▸ **Problem statement**: Copy every line of the data exactly, leaving nothing out.

[Collected data entries]

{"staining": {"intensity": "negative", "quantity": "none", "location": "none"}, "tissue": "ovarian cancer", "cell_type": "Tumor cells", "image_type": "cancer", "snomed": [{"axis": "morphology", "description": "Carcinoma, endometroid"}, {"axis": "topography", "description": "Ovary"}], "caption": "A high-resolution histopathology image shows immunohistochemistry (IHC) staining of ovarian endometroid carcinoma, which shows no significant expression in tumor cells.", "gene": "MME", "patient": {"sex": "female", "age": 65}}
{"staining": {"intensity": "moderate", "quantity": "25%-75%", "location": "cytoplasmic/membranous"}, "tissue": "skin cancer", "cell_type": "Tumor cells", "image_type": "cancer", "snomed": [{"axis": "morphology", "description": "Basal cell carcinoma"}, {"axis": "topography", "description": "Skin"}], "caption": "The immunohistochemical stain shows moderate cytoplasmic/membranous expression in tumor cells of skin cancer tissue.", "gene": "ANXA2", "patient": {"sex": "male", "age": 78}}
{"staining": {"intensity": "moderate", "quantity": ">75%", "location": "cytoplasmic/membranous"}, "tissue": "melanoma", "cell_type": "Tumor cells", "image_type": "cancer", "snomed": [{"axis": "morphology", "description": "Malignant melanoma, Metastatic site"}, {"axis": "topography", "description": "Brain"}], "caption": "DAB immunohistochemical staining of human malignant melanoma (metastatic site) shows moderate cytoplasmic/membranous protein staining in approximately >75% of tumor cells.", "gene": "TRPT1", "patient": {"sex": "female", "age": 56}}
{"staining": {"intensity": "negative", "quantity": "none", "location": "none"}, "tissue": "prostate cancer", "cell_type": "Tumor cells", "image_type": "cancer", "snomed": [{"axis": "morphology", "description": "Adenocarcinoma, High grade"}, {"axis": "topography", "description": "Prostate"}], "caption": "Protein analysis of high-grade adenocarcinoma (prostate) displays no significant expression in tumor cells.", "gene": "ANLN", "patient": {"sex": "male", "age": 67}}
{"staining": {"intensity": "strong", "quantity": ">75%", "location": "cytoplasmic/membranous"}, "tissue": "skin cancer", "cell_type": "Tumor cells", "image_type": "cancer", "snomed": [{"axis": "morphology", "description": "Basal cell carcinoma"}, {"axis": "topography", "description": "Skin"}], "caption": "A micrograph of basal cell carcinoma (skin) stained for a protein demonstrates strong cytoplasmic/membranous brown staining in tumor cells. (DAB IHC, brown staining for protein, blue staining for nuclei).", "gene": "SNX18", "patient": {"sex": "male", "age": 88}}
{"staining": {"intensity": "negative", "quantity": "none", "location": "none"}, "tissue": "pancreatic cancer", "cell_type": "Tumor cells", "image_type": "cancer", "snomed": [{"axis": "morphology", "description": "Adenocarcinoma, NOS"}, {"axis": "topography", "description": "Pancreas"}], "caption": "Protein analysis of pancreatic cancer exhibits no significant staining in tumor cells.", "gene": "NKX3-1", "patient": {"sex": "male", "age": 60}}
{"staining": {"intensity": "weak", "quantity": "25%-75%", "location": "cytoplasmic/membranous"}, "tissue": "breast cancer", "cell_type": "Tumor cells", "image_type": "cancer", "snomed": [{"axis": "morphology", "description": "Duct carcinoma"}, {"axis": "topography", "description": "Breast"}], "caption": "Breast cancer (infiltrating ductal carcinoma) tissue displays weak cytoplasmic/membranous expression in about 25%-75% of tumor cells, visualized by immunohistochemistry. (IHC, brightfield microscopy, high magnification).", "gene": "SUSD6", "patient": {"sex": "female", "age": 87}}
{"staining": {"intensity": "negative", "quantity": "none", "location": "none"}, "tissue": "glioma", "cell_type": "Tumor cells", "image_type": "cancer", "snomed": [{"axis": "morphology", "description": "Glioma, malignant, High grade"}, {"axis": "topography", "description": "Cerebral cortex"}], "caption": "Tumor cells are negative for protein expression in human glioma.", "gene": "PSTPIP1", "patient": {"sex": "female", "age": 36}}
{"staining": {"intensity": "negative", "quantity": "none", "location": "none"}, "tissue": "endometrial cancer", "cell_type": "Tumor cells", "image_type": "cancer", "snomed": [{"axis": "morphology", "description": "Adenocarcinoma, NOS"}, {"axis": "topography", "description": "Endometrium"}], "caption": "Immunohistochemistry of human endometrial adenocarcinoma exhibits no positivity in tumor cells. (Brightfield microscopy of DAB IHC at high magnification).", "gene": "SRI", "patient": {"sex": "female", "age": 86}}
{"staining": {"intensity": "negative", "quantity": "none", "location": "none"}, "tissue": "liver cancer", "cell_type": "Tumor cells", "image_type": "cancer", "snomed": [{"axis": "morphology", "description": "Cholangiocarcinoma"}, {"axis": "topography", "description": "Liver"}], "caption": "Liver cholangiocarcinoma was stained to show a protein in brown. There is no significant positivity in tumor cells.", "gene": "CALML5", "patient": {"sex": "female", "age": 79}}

▸ **Solution below**:
{"staining": {"intensity": "negative", "quantity": "none", "location": "none"}, "tissue": "ovarian cancer", "cell_type": "Tumor cells", "image_type": "cancer", "snomed": [{"axis": "morphology", "description": "Carcinoma, endometroid"}, {"axis": "topography", "description": "Ovary"}], "caption": "A high-resolution histopathology image shows immunohistochemistry (IHC) staining of ovarian endometroid carcinoma, which shows no significant expression in tumor cells.", "gene": "MME", "patient": {"sex": "female", "age": 65}}
{"staining": {"intensity": "moderate", "quantity": "25%-75%", "location": "cytoplasmic/membranous"}, "tissue": "skin cancer", "cell_type": "Tumor cells", "image_type": "cancer", "snomed": [{"axis": "morphology", "description": "Basal cell carcinoma"}, {"axis": "topography", "description": "Skin"}], "caption": "The immunohistochemical stain shows moderate cytoplasmic/membranous expression in tumor cells of skin cancer tissue.", "gene": "ANXA2", "patient": {"sex": "male", "age": 78}}
{"staining": {"intensity": "moderate", "quantity": ">75%", "location": "cytoplasmic/membranous"}, "tissue": "melanoma", "cell_type": "Tumor cells", "image_type": "cancer", "snomed": [{"axis": "morphology", "description": "Malignant melanoma, Metastatic site"}, {"axis": "topography", "description": "Brain"}], "caption": "DAB immunohistochemical staining of human malignant melanoma (metastatic site) shows moderate cytoplasmic/membranous protein staining in approximately >75% of tumor cells.", "gene": "TRPT1", "patient": {"sex": "female", "age": 56}}
{"staining": {"intensity": "negative", "quantity": "none", "location": "none"}, "tissue": "prostate cancer", "cell_type": "Tumor cells", "image_type": "cancer", "snomed": [{"axis": "morphology", "description": "Adenocarcinoma, High grade"}, {"axis": "topography", "description": "Prostate"}], "caption": "Protein analysis of high-grade adenocarcinoma (prostate) displays no significant expression in tumor cells.", "gene": "ANLN", "patient": {"sex": "male", "age": 67}}
{"staining": {"intensity": "strong", "quantity": ">75%", "location": "cytoplasmic/membranous"}, "tissue": "skin cancer", "cell_type": "Tumor cells", "image_type": "cancer", "snomed": [{"axis": "morphology", "description": "Basal cell carcinoma"}, {"axis": "topography", "description": "Skin"}], "caption": "A micrograph of basal cell carcinoma (skin) stained for a protein demonstrates strong cytoplasmic/membranous brown staining in tumor cells. (DAB IHC, brown staining for protein, blue staining for nuclei).", "gene": "SNX18", "patient": {"sex": "male", "age": 88}}
{"staining": {"intensity": "negative", "quantity": "none", "location": "none"}, "tissue": "pancreatic cancer", "cell_type": "Tumor cells", "image_type": "cancer", "snomed": [{"axis": "morphology", "description": "Adenocarcinoma, NOS"}, {"axis": "topography", "description": "Pancreas"}], "caption": "Protein analysis of pancreatic cancer exhibits no significant staining in tumor cells.", "gene": "NKX3-1", "patient": {"sex": "male", "age": 60}}
{"staining": {"intensity": "weak", "quantity": "25%-75%", "location": "cytoplasmic/membranous"}, "tissue": "breast cancer", "cell_type": "Tumor cells", "image_type": "cancer", "snomed": [{"axis": "morphology", "description": "Duct carcinoma"}, {"axis": "topography", "description": "Breast"}], "caption": "Breast cancer (infiltrating ductal carcinoma) tissue displays weak cytoplasmic/membranous expression in about 25%-75% of tumor cells, visualized by immunohistochemistry. (IHC, brightfield microscopy, high magnification).", "gene": "SUSD6", "patient": {"sex": "female", "age": 87}}
{"staining": {"intensity": "negative", "quantity": "none", "location": "none"}, "tissue": "glioma", "cell_type": "Tumor cells", "image_type": "cancer", "snomed": [{"axis": "morphology", "description": "Glioma, malignant, High grade"}, {"axis": "topography", "description": "Cerebral cortex"}], "caption": "Tumor cells are negative for protein expression in human glioma.", "gene": "PSTPIP1", "patient": {"sex": "female", "age": 36}}
{"staining": {"intensity": "negative", "quantity": "none", "location": "none"}, "tissue": "endometrial cancer", "cell_type": "Tumor cells", "image_type": "cancer", "snomed": [{"axis": "morphology", "description": "Adenocarcinoma, NOS"}, {"axis": "topography", "description": "Endometrium"}], "caption": "Immunohistochemistry of human endometrial adenocarcinoma exhibits no positivity in tumor cells. (Brightfield microscopy of DAB IHC at high magnification).", "gene": "SRI", "patient": {"sex": "female", "age": 86}}
{"staining": {"intensity": "negative", "quantity": "none", "location": "none"}, "tissue": "liver cancer", "cell_type": "Tumor cells", "image_type": "cancer", "snomed": [{"axis": "morphology", "description": "Cholangiocarcinoma"}, {"axis": "topography", "description": "Liver"}], "caption": "Liver cholangiocarcinoma was stained to show a protein in brown. There is no significant positivity in tumor cells.", "gene": "CALML5", "patient": {"sex": "female", "age": 79}}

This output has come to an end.